• What this task involves
Return all of the data exactly, omitting any images.

(Stored data)
= Beginning of Section =
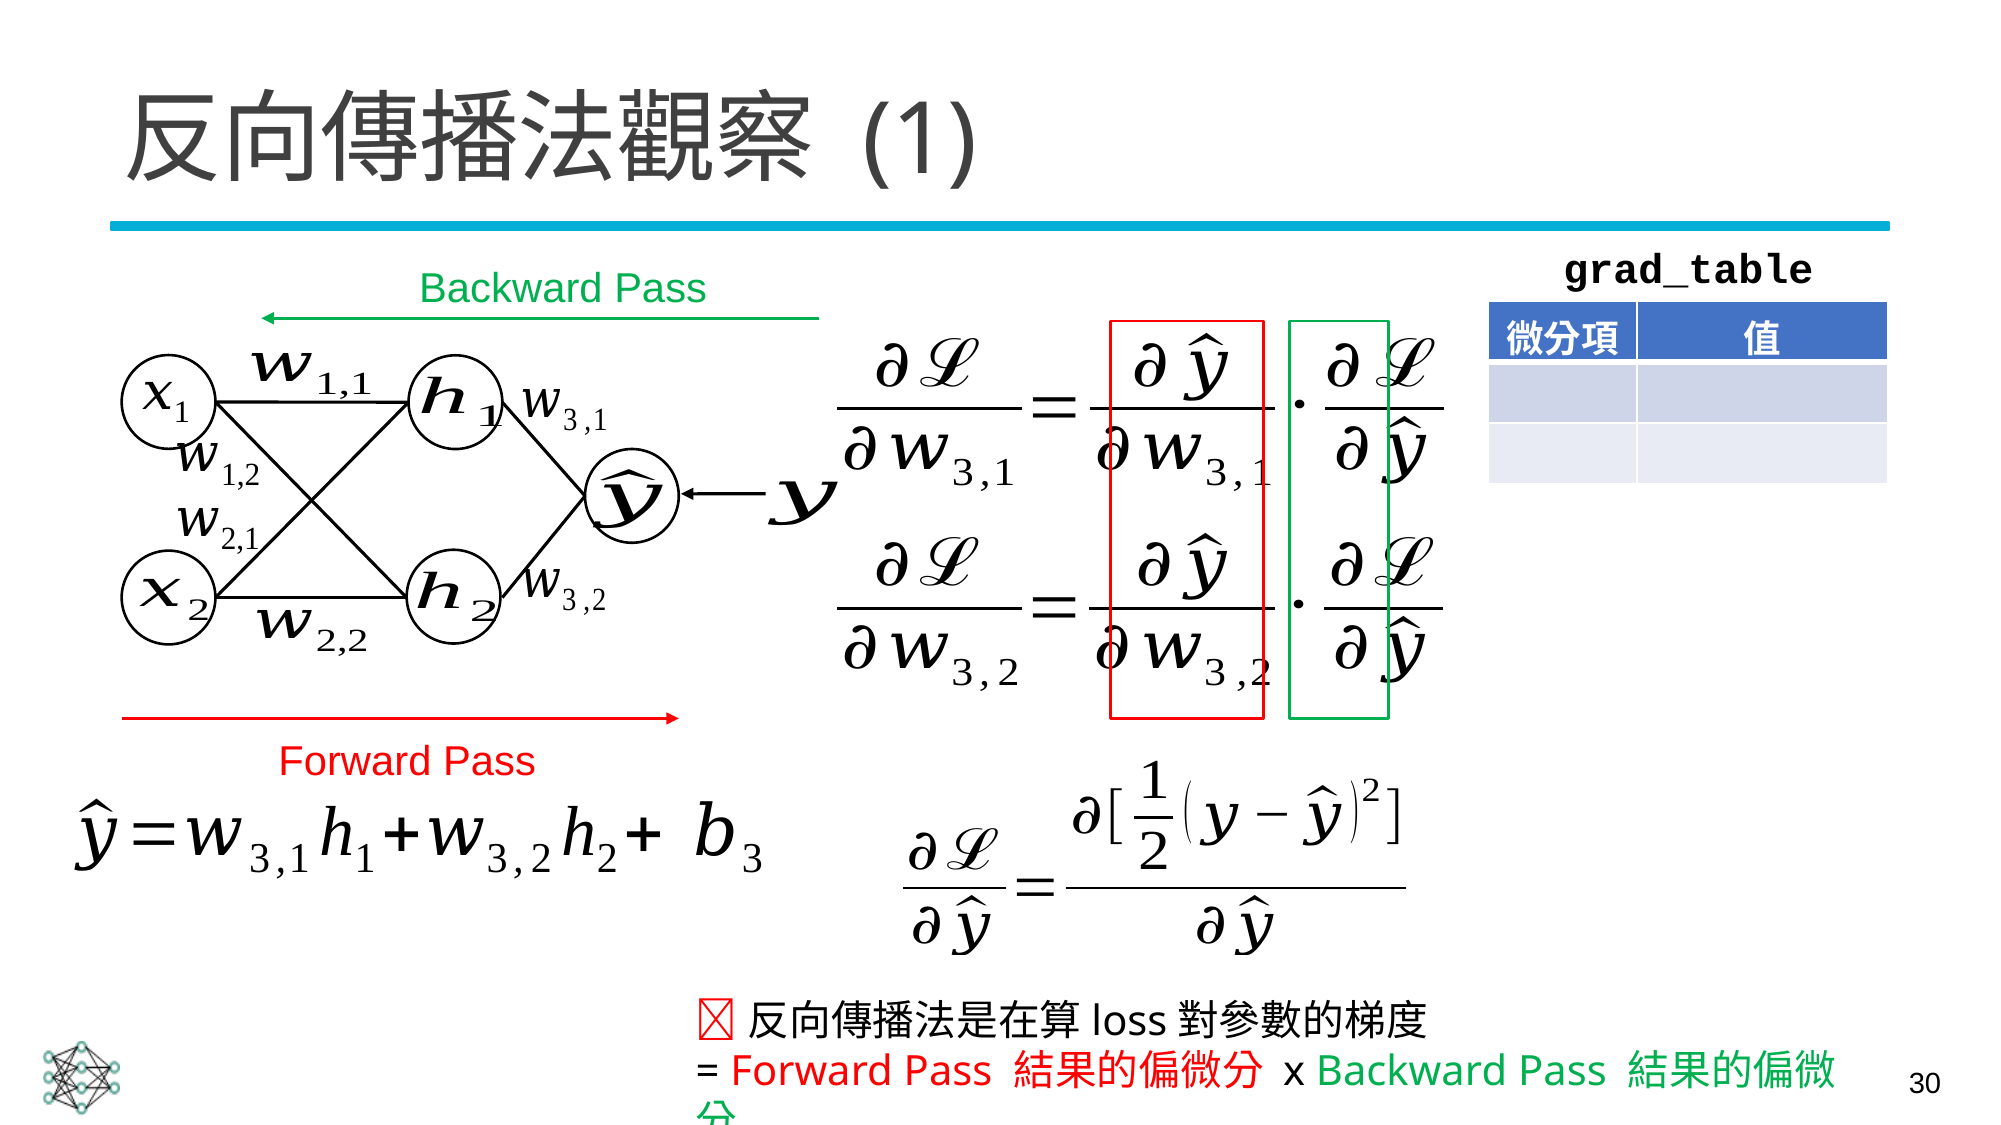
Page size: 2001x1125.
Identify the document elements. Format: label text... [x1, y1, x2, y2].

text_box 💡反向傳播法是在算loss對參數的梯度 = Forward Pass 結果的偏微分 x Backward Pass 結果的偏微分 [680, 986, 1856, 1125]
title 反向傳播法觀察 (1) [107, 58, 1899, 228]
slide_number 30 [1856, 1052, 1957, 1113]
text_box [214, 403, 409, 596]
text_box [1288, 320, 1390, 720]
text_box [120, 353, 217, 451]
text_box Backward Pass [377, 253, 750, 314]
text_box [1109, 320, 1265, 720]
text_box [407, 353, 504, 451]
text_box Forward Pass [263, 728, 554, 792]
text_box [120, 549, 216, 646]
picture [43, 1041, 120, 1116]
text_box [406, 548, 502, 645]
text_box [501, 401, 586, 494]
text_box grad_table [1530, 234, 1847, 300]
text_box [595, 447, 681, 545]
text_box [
= End of Section =
• Answer for the task
Page size: 2001x1125.
Identify the document elements. Format: label text... [x1, y1, x2, y2].

text_box 💡反向傳播法是在算loss對參數的梯度 = Forward Pass 結果的偏微分 x Backward Pass 結果的偏微分 [680, 986, 1856, 1125]
title 反向傳播法觀察 (1) [107, 58, 1899, 228]
slide_number 30 [1856, 1052, 1957, 1113]
text_box [214, 403, 409, 596]
text_box [1288, 320, 1390, 720]
text_box [120, 353, 217, 451]
text_box Backward Pass [377, 253, 750, 314]
text_box [1109, 320, 1265, 720]
text_box [407, 353, 504, 451]
text_box Forward Pass [263, 728, 554, 792]
text_box [120, 549, 216, 646]
picture [43, 1041, 120, 1116]
text_box [406, 548, 502, 645]
text_box [501, 401, 586, 494]
text_box grad_table [1530, 234, 1847, 300]
text_box [595, 447, 681, 545]
text_box [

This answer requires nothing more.